Given the limited availability of electric vehicles, hybrid powertrains continue to be an interesting alternative solution to limit their ecological footprint. Not only does it reduce consumption, but it also represents a way to introduce customers who are still reluctant about electricity.


PHOTO PROVIDED BY TOYOTA

The plug-in hybrid technology had to ensure a long and smooth transition between the internal combustion engine and the electric one.

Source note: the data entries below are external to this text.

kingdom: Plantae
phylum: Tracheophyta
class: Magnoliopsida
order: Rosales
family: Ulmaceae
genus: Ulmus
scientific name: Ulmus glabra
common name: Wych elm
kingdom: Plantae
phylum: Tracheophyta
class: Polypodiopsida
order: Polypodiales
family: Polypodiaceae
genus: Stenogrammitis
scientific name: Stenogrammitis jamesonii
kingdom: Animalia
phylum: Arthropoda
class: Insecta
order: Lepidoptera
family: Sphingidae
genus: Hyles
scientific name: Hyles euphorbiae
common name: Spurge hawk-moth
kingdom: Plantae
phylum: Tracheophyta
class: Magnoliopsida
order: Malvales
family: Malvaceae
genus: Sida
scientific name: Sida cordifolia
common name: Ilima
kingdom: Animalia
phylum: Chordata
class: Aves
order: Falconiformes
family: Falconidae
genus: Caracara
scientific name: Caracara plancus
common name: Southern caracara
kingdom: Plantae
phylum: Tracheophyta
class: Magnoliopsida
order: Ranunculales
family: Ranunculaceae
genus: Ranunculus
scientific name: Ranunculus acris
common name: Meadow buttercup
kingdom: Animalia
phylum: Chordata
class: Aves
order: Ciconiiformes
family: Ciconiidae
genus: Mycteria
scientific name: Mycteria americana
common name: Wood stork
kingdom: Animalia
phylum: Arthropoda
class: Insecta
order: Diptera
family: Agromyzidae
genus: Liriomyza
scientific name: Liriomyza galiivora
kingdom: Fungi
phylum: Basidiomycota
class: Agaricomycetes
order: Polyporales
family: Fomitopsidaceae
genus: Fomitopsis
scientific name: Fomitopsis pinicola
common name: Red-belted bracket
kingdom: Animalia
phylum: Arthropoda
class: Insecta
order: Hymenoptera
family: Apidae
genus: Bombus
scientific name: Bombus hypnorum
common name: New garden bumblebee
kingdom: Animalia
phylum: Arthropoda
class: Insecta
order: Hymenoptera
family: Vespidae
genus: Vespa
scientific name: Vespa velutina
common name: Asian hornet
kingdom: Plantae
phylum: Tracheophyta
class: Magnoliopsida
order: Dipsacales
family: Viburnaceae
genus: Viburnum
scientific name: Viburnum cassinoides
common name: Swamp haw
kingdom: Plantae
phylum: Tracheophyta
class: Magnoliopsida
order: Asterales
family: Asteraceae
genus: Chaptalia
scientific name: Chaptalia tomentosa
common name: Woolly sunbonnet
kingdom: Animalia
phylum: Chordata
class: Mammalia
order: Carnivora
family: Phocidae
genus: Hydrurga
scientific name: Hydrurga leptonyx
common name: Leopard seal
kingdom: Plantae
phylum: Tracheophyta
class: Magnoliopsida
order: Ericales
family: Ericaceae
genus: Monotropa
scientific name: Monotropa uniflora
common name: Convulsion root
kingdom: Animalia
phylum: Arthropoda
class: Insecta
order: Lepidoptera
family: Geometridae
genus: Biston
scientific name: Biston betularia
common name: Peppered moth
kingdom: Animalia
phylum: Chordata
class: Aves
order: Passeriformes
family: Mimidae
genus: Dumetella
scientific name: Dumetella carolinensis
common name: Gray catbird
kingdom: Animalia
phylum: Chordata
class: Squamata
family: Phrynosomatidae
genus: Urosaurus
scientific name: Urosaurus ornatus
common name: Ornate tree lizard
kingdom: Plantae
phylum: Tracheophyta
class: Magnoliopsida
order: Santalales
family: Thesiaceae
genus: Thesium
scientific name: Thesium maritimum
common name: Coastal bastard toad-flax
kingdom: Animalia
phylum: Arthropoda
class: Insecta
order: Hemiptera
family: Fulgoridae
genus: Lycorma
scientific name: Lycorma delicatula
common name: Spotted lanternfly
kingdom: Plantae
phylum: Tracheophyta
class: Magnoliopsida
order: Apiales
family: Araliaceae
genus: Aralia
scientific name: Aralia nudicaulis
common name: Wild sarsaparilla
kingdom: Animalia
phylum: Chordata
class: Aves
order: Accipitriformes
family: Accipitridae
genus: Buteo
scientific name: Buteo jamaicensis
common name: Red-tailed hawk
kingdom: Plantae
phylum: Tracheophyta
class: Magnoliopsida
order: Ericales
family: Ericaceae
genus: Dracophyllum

Combining two engines (one gasoline and one electric) and equipped with a rechargeable battery, these hybrids with wires behind the wheel generally cannot (there are rare exceptions) cover, at best, only fifty kilometers thanks to their electric motor alone. No real evolution on this side, and that’s been a few years now.

Additionally, some analysts are wondering whether the heyday of these models designed to ease the transition from all-thermal to all-electric isn’t going to be less than expected.

Perceived as a transitional technology, the plug-in hybrid engine cannot do everything. Once the battery is discharged, fuel consumption increases.

This is the crux of the matter: how these sophisticated hybrids are used. To reap the benefits of this technology, it must always be connected to a terminal.

and the hydrogen

Hydrogen-powered fuel cell technology remains in the clean car race, but far behind batteries. It offers electric mobility, but for now, its distribution network is embryonic and, at the pump, this gas costs almost as much as gasoline.

For those with a pioneer soul and the means to satisfy it, Toyota has just launched the second generation Mirai in the Quebec market.